--- begin Records for this task ---

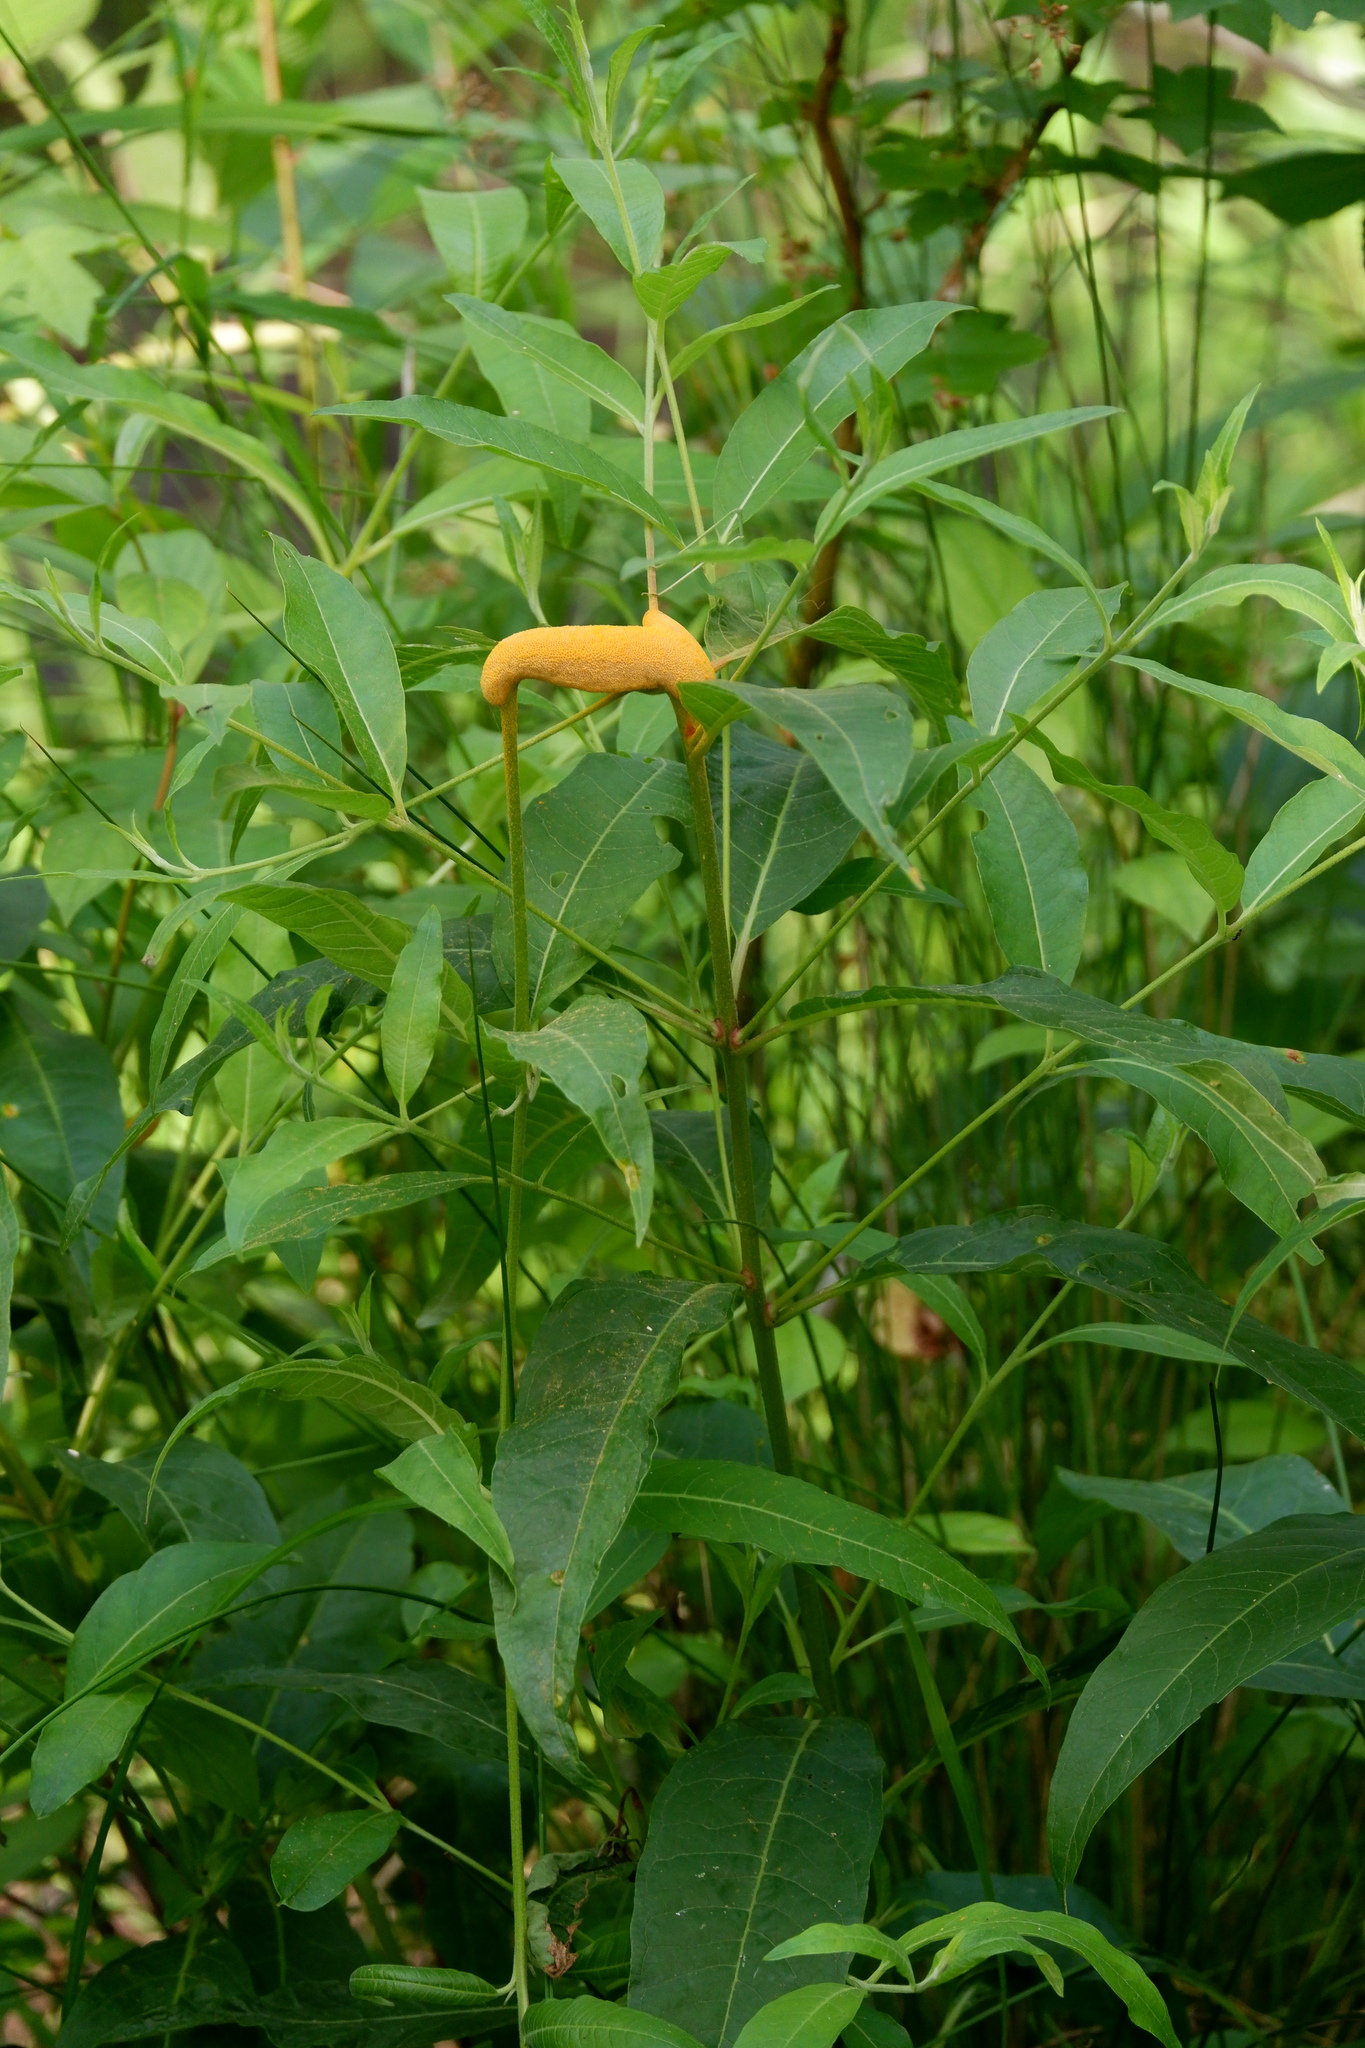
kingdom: Fungi
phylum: Basidiomycota
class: Pucciniomycetes
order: Pucciniales
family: Pucciniaceae
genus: Puccinia
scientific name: Puccinia minutissima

--- end Records for this task ---

Task directions: Put the lines above into a JSON list of strings, with one string per line. Omit any blank lines and leave the picture out.

Solved exercise:
[
  "kingdom: Fungi",
  "phylum: Basidiomycota",
  "class: Pucciniomycetes",
  "order: Pucciniales",
  "family: Pucciniaceae",
  "genus: Puccinia",
  "scientific name: Puccinia minutissima"
]